Beefy meaty peptide
- Names: IUPAC name Lysylglycyl-α-aspartyl-α-glutamyl-α-glutamylserylleucylalanine

Identifiers
- CAS Number: 73984-05-1;
- 3D model (JSmol): Interactive image;
- ChemSpider: 9269228;
- PubChem CID: 11094085;
- UNII: HE0DS1PZ2R;
- CompTox Dashboard (EPA): DTXSID601027510 ;

Properties
- Chemical formula: C_{34}H_{57}N_{9}O_{16}
- Molar mass: 847.877 g·mol^{−1}

= Beefy meaty peptide =

Beefy meaty peptide, also known as delicious peptide and abbreviated as BMP, is an 8-amino acid long peptide that has been identified as giving a beefy flavour to foods in which it is present. It was isolated from beef soup by Yamasaki and Maekawa in 1978. Ongoing research since its discovery by Yamasaki and Maekawa has provided general support for the presence of its flavor-imparting properties. However, due to its high production cost, the peptide's potential for widespread application in the food industry has yet to be realized, prompting current research efforts to focus on finding a method of mass-production for the peptide.

== Sequencing ==

The primary sequence
- Lys-Gly-Asp-Glu-Glu-Ser-Leu-Ala
was first determined by Yamasaki and Maekawa, who carried out the experiment using the Edman degradation method for N-terminus sequencing and carboxypeptidase A (Cpase A) and triazination methods for C-terminus sequencing. At the time of the experiment (1978), both methods were used in order to determine the amino acid composition and order of the sequence, including the discovery of a Glu-Glu linkage and the detection of alanine at the C-terminus. However, nowadays, either technique is sufficient to sequence the entire peptide.

== Umami taste ==
On a molecular level, the umami taste is registered when molecules such as glutamate and aspartate bind to the ligand-binding domains of specialized taste receptors. Once activated, these receptors send electrical pulses that travel to the brain via sensory neurons. In 1989, Tamura et al. found that, by themselves, basic residues such as Lys-Gly and Lys-Lys produced sour and salty tastes in their dihydrochloride forms while acidic residues such as Asp-Glu-Glu and Lys-Gly produced sour and sweet tastes. However, the umami taste is produced by combinations of acidic and basic amino acid residues, such as Lys-Gly-Asp. More specifically, the umami taste found in BMP is generated by the combination of lysine at the N-terminus and the acidic amino acids (Asp-Glu-Glu) in the midsection of the peptide, which suggests that cations and anions play a role in the stimulation of taste receptors to produce the umami taste.

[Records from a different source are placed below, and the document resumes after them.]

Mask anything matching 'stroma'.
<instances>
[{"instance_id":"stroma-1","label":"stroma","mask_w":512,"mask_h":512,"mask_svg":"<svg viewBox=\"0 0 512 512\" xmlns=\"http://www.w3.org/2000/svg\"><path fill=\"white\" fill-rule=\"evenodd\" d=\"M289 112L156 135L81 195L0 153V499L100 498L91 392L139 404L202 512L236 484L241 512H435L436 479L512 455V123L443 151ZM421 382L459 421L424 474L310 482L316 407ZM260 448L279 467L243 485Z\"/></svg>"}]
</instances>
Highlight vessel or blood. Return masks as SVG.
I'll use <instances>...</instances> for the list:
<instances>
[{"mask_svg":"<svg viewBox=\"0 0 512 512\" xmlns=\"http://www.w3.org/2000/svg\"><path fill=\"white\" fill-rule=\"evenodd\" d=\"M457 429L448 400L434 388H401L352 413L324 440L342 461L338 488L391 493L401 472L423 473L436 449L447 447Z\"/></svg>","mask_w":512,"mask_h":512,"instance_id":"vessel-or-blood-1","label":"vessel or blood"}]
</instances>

However, other factors beyond the presence of certain amino acids can affect the taste response of the peptide. The intensity of the umami taste increases when the acidic peptide interacts with cations to form a salt. At a threshold value of 1.25 millimolar (mM), the Asp-Glu dipeptide generates the strongest umami taste when exposed to NaOH and subjected to a pH increase. Position of the amino acids also play a role in taste intensity, as a Glu-Asp dipeptide registers at a threshold value of 3.14 mM, meaning it would need a higher amount of the compound in order for a person to register the umami taste. Additionally, while a Lys-Gly-HCl analog would register a salty, umami taste at 1.22 mM, a Gly-Lys-HCl analog registers a sour and sweet taste at 5.48 mM. Thus, the research findings indicated that flavor can be modified in taste and strength through modification of acidic residues in peptides, opening up possibilities for the production of BMP-like peptides with greater taste intensity. Although its taste intensity does not change according to pH, BMP has been described to produce different tastes according to pH changes. Notably, it is reported to be sour at a pH of 3.5, umami at a pH of 6.5, and sweet, sour, and umami at a pH of 9.5.

== Applications ==
BMP has been shown to remain stable, without breaking down, in high-heat pasteurization and sterilization conditions, making it possible for potential use for culinary purposes. Those advocating for the presence of BMP's flavor-enhancing umami taste report that its taste is similar to that of monosodium glutamate. Consequently, BMP possesses potential for large-scale commercialization in the food industry. However, the primary obstacle is the cost of mass production associated with the peptide. Currently, the main modes of production for specific flavor peptides such as BMP are chemical and enzymatic synthesis, both of which involve high production costs.